The youth violence consuming Chicago is an opportunity for us to start talking about how we save poor communities.

 
Ralph Orlowski/Getty Images

Recently, longtime Catholic priest and freedom fighter Father Michael Pfleger and members of his parish—the Faith Community of St. Sabina in the South Side of Chicago—made an eloquent plea for justice by flying the American flag upside down in front of his church. Hoisting a flag with the union down is done very rarely and usually only as a call of deep distress. Pfleger and St. Sabina’s are trying to call attention to the “dire emergency” of unprecedented levels of gun violence in their community: Over 36 teens and children, mostly black and Latino, have been murdered so far in 2009.

The flag hanging immediately attracted more media attention than the 36 dead youngsters. National media outlets came calling. Some veterans were offended. Critics speculated that this was another one of Pfleger’s stunts intended to generate more notoriety for Pfleger than solutions to the problem. Mayor Richard M. Daley, Chicago police superintendent Jody Weis and Chicago’s former superintendent of schools Arne Duncan were sympathetic but are confused by the problem.

Regardless of your personal opinions of Pfleger, we should all be saddened by the excessive gun violence by young people in our communities. And we should at least collectively heed the powerful call of St. Sabina’s flag raising: We must begin to ask what might be done about this complicated and distressing problem.

Common knowledge suggests that the sad economic conditions in their neighborhoods are some of the fundamental reasons for the gun violence. For example, in 2007, 24.4 percent of African Americans and 21.5 percent of Hispanics lived in poverty in the U.S. (compared to 8.2 percent of whites). Thus, most gun violence comes from those who are worse off economically in our society. The issue Pfleger is raising is, on the surface, about gun violence, but in a more fundamental way, he is calling our attention to issues of class and economics.

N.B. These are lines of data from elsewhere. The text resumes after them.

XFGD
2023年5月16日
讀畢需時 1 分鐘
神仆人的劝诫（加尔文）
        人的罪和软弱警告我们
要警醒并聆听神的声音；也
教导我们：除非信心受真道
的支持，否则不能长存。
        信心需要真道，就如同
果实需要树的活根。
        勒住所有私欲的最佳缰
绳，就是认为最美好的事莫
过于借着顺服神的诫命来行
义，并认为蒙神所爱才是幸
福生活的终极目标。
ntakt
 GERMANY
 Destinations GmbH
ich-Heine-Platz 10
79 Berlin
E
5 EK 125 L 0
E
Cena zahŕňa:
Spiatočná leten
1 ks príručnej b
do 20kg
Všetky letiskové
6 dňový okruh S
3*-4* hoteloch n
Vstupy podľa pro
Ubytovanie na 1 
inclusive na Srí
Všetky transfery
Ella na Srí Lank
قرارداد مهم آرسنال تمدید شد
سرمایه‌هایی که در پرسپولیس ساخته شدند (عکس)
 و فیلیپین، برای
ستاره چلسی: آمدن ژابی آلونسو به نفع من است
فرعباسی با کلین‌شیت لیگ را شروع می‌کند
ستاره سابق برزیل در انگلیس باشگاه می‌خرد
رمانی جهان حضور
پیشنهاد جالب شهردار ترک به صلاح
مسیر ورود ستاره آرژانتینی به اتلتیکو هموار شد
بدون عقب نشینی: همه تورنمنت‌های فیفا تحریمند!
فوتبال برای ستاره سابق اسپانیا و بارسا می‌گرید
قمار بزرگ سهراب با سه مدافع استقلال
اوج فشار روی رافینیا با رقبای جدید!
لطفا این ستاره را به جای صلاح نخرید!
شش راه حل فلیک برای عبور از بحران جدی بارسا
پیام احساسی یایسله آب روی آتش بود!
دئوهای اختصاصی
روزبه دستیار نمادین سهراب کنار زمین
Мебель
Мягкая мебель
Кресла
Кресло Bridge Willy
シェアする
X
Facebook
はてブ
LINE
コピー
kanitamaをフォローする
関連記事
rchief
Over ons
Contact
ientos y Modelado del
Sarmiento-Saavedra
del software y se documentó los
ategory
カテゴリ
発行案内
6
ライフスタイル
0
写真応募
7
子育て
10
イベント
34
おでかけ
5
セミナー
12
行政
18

But the debates about what caused our current “financial crisis” and how we should repair our ailing economy have gone on mostly at the highest levels of government and business and within the intelligentsia. We have also heard from Big Labor, in particular the United Auto Workers, given Rev. Jesse Jackson’s recent proposal.

But the voices of local churches are missing from the debate. They’ve only found their way into the conversation through sermons and articles on “why Obama should do this” or why “Congress should do that.”